De inspecteur heeft ook nadat hij in gebreke is gesteld, niet binnen veertien dagen op het bezwaar van belanghebbende heeft beslist. Dat had hij wel moeten doen. Dat bezwaar niet mogelijk is (zie 2.9), doet niet eraan af dat dit wel moet worden neergelegd in een uitspraak op bezwaar. In beginsel bestaat dan recht op een dwangsom. In dit geval is het bezwaar echter kennelijk niet-ontvankelijk. In zo’n geval bestaat dan toch geen recht op een dwangsom6. Het besluit van de inspecteur om geen dwangsom toe te kennen was dus juist, ook al was de motivering onjuist. Het beroep is daarom in zoverre ongegrond verklaard.

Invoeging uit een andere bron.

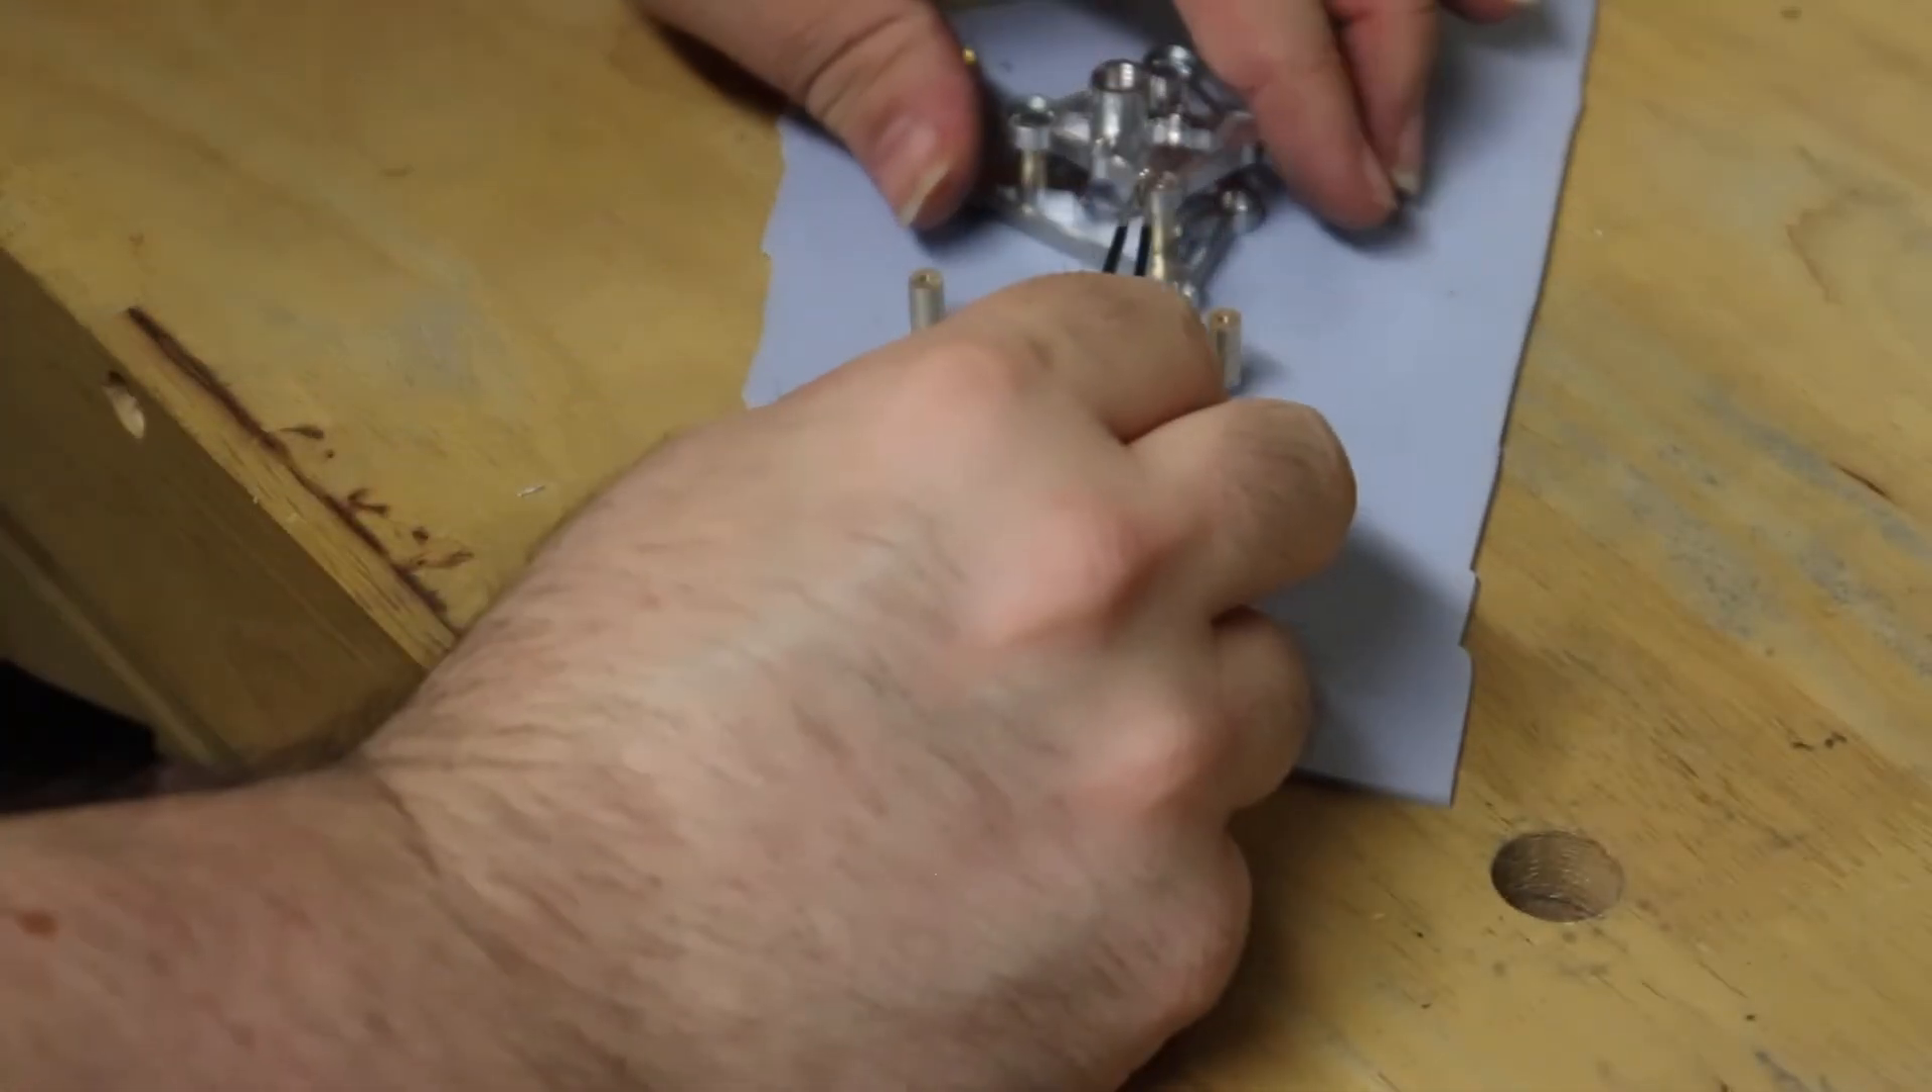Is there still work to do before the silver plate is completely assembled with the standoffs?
Yes.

Proceskostenvergoeding en griffierecht

2.11.

Omdat het bezwaar niet-ontvankelijk is, bestaat geen aanleiding voor een proceskostenveroordeling voor de bezwaarfase. Wel ziet de rechtbank aanleiding de inspecteur te veroordelen in de proceskosten van belanghebbende voor de beroepsfase. De rechtbank stelt de proceskostenvergoeding vast op € 748 (1 punt voor het indienen van het beroepschrift en 1 punt voor het verschijnen ter zitting met een waarde per punt van € 748 en een wegingsfactor 0,5). Bij de wegingsfactor is in aanmerking genomen de overzichtsuitspraak van Gerechtshof ‘s-Hertogenbosch.7

2.12.

Omdat van belanghebbende geen griffierecht is geheven, is er geen aanleiding om de inspecteur op te dragen het griffierecht terug te geven.

Deze uitspraak is gedaan door mr. M.R.T. Pauwels, rechter, in aanwezigheid van mr. S.A.C. Deeleman, griffier, op 29 juli 2021 en openbaar gemaakt door middel van geanonimiseerde publicatie op www.rechtspraak.nl.

De griffier, De rechter,

Afschrift aangetekend verzonden aan partijen op:

Aan deze uitspraak hoeft eerst uitvoering te worden gegeven als de uitspraak onherroepelijk is geworden. De uitspraak is onherroepelijk als niet binnen zes weken na verzending van de uitspraak een rechtsmiddel is aangewend of onherroepelijk op het aangewende rechtsmiddel is beslist (artikel 27h, derde lid en artikel 28, zevende lid AWR).

Rechtsmiddel

Tegen deze uitspraak kunnen partijen binnen zes weken na de verzenddatum hoger beroep instellen bij het gerechtshof te ‘s-Hertogenbosch (belastingkamer), Postbus 70583,

5201 CZ ’s-Hertogenbosch.

Bij het instellen van hoger beroep dient het volgende in acht te worden genomen:

1. bij het beroepschrift wordt een afschrift van deze uitspraak overgelegd.2 - het beroepschrift moet ondertekend zijn en ten minste het volgende vermelden: a. de naam en het adres van de indiener;

b. een dagtekening;

c. een omschrijving van de uitspraak waartegen het hoger beroep is ingesteld;

d. de gronden van het hoger beroep.

Voor burgers is het mogelijk hoger beroep digitaal in te stellen. Hiervoor kan gebruik worden gemaakt van de formulieren op Rechtspraak.nl / Digitaal loket bestuursrecht.